The Bundts like to play the radio in the cafe at breakfast time. They talk about buying a little television for the customers to watch, if times ever get better. Mr. Bundt says this when Linda cautiously asks for a raise. If they had a television they’d be busier, he thinks, though Linda doesn’t think it would make a difference. She serves coffee and bacon and toast and listens to the news. She likes music and Joan likes Walter Winchell. She should ask Joan how she reconciles that with going to rallies. Winchell famously hates Hitler. Crazy. Linda can’t imagine feeling that strongly about an old man on the other side of the world.

Later, when Cindy and her friends are giggling over milkshakes and Linda feels as if her feet are falling off, a man comes in and takes the corner table. He orders sandwiches and coffee, and later he orders a cake and more coffee. He’s an odd little man. He seems to be paying attention to everything. He’s dressed quite well. His hair is slicked back and his clothes are clean. She wonders if he’s a detective, because he keeps looking out of the window, but if so he seems to pay just as much attention to the inside, and to Linda herself. She remembers what Joan said, and wants to laugh but can’t. He’s a strange man and she can’t figure him out.

She doesn’t have to stay late and close up, and the man follows her out when she leaves. There’s something about him that makes her think of the law way before romance. “You’re Linda,” he says, outside. She’s scared, because he could be anybody, but they are in the street under a street light, there are people passing, and the occasional car.

“Yes,” she admits, her heart hammering. “What do you want?”

“You’re not a Bundt?”

“No. They’re my employers, that’s all,” she says, disassociating herself from them as fast as she can, though they have been good to her. Immediately she has visions of them being arrested. Where would she find another job?

“Do you know where the Bundts come from?”

“Germany,” she says, confidently. Bundt’s German Bakery, it says, right above their heads.

“When?”

“Before I was born. Why aren’t you asking them these questions?”

“It was 1933.”

“Before I was born,” Linda says, feeling more confident and taking a step away.

“Have you seen any evidence that they are Jews?”

She stops, confused. “Jews? They’re German. Germans hate Jews.”

“Many Jews left Germany in 1933 when Hitler came to power,” the man says, though he can’t be much older than Linda. “If the Bundts were Jews, and hiding their identity, then if you denounced them—”

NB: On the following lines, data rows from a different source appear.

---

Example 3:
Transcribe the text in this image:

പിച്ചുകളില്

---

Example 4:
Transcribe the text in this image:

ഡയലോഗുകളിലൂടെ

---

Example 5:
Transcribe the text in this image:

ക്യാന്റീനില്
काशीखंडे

He stops, but Linda has caught up with him now. If she denounced them she would be given their property. The business, the apartment above it, their savings. “But they’re not, I’ve never—they serve bacon!” she blurts.

“You’ve never seen any evidence?” he asks, sadly. “A pity. It could be a nice business for you. You’re not Jewish?”

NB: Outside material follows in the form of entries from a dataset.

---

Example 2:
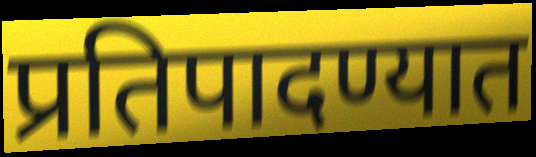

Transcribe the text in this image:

प्रतिपादण्यात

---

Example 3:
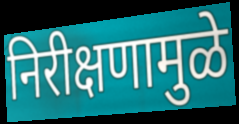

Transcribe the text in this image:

निरीक्षणामुळे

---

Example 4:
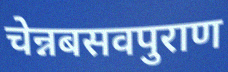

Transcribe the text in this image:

चेन्नबसवपुराण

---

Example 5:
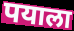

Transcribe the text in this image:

पयाला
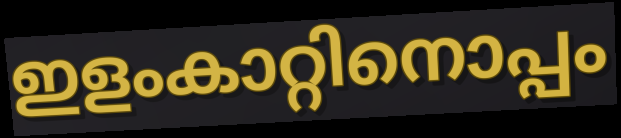
ഇളംകാറ്റിനൊപ്പം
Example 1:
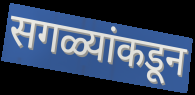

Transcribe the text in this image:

सगळ्यांकडून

“Welsh,” she says. “My grandfather was a minister.”

“I thought not, with that lovely blonde hair.” It’s more washed out than it should be, but her hair is the dishwater blonde it always has been, the same as Joan’s, the same as their mother.

“I might have some evidence,” he says, slowly. “But any evidence I had would be from before they came here, from Germany. Some evidence that they were still Jews, if you’d seen anything, would be enough to settle it. The court would deport them back to Germany and award us their business. You could run it, I’m sure you could. You seem to be doing most of the work already.”

“I just serve,” she says, automatically. Then, “What sort of thing would I have noticed? If they were Jewish, I mean?”

Temptation settles over her like a film of grease and hope begins to burn in her heart for the first time in a long time.